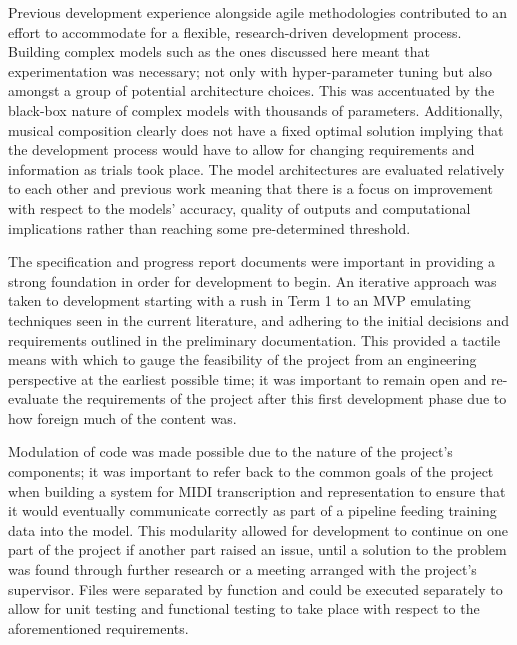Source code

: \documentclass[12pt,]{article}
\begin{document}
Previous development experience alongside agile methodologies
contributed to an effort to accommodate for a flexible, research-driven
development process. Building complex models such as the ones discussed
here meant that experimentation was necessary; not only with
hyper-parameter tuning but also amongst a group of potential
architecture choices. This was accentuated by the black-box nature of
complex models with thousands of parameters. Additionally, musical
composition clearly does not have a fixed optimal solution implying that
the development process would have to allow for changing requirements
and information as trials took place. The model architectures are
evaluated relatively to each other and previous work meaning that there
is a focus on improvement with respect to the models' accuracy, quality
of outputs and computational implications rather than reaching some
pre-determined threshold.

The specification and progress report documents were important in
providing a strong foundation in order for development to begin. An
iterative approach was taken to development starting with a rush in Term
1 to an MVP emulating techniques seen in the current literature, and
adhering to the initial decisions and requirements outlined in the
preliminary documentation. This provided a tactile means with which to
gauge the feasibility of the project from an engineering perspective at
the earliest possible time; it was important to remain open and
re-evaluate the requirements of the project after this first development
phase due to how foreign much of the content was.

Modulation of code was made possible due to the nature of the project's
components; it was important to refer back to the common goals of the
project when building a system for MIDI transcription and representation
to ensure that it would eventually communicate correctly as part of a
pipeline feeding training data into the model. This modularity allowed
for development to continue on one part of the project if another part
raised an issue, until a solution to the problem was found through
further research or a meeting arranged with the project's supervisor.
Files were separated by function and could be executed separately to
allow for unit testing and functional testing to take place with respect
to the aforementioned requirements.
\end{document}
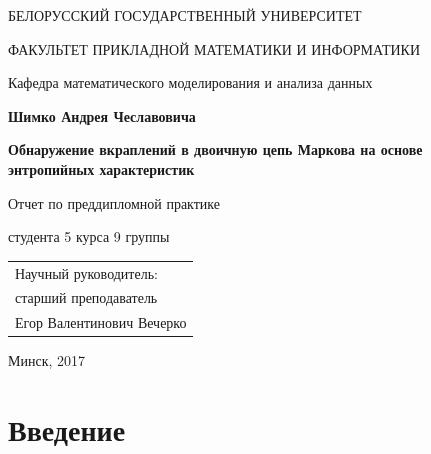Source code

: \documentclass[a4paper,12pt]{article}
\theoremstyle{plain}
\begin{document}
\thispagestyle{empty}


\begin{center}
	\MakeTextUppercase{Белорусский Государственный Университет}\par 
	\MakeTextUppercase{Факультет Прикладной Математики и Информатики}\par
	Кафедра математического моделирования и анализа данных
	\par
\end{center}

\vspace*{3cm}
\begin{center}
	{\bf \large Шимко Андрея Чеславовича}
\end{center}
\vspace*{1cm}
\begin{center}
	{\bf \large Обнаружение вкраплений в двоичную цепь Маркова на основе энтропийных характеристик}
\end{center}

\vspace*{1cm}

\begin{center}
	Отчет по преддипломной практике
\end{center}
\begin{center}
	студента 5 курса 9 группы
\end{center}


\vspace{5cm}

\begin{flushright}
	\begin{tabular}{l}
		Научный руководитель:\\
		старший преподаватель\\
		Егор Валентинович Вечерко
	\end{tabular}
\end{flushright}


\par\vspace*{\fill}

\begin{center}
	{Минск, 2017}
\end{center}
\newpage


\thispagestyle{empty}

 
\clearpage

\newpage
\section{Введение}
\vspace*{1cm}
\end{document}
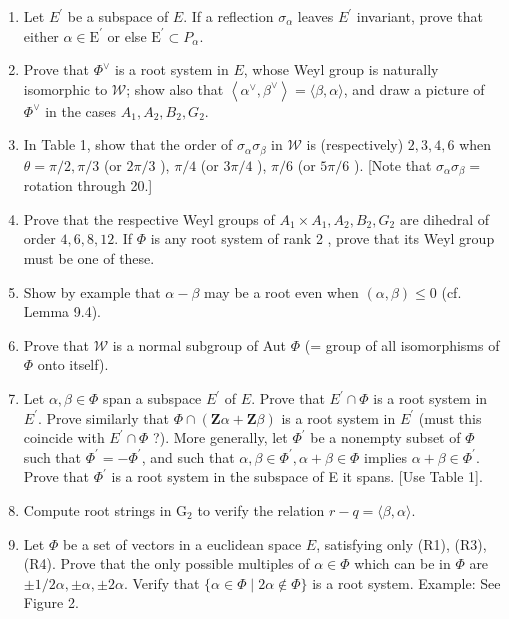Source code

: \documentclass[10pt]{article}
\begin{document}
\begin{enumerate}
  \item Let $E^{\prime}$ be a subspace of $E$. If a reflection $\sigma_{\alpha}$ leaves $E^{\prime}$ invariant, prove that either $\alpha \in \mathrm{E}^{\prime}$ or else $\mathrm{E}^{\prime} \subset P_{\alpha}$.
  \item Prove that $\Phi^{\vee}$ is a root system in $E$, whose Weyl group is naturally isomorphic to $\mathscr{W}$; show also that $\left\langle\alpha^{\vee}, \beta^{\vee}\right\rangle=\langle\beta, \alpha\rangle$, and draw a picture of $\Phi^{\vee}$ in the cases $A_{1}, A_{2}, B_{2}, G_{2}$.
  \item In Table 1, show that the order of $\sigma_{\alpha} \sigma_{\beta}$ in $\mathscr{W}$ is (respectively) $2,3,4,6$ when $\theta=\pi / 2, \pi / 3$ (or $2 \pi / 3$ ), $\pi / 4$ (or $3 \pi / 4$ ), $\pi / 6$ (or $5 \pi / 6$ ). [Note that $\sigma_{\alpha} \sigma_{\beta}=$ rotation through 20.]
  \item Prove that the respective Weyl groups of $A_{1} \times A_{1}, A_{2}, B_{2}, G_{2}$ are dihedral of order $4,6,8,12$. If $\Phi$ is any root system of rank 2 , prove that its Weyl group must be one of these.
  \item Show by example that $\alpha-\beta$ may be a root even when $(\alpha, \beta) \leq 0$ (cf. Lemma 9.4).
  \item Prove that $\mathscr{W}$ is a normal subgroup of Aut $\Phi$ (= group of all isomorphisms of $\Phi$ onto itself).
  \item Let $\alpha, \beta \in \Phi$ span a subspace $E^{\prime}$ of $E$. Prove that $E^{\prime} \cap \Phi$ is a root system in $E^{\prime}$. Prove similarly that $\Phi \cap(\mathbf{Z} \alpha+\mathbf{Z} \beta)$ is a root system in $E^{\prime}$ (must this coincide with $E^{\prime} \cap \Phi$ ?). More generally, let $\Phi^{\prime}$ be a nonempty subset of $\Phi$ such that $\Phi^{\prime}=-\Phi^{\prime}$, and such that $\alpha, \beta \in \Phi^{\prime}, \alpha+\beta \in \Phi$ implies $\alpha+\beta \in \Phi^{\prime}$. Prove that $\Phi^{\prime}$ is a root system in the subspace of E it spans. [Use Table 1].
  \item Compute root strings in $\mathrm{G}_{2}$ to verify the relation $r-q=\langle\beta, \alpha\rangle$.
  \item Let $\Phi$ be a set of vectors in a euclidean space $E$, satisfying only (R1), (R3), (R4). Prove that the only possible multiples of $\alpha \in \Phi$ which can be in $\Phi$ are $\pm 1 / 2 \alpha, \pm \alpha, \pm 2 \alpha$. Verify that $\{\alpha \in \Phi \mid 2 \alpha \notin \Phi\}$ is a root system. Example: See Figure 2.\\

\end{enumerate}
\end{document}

· · ·

_Your task_
When a line in the material contains the string "large", copy that line.

_Answer_
	{\bf \large Шимко Андрея Чеславовича}
	{\bf \large Обнаружение вкраплений в двоичную цепь Маркова на основе энтропийных характеристик}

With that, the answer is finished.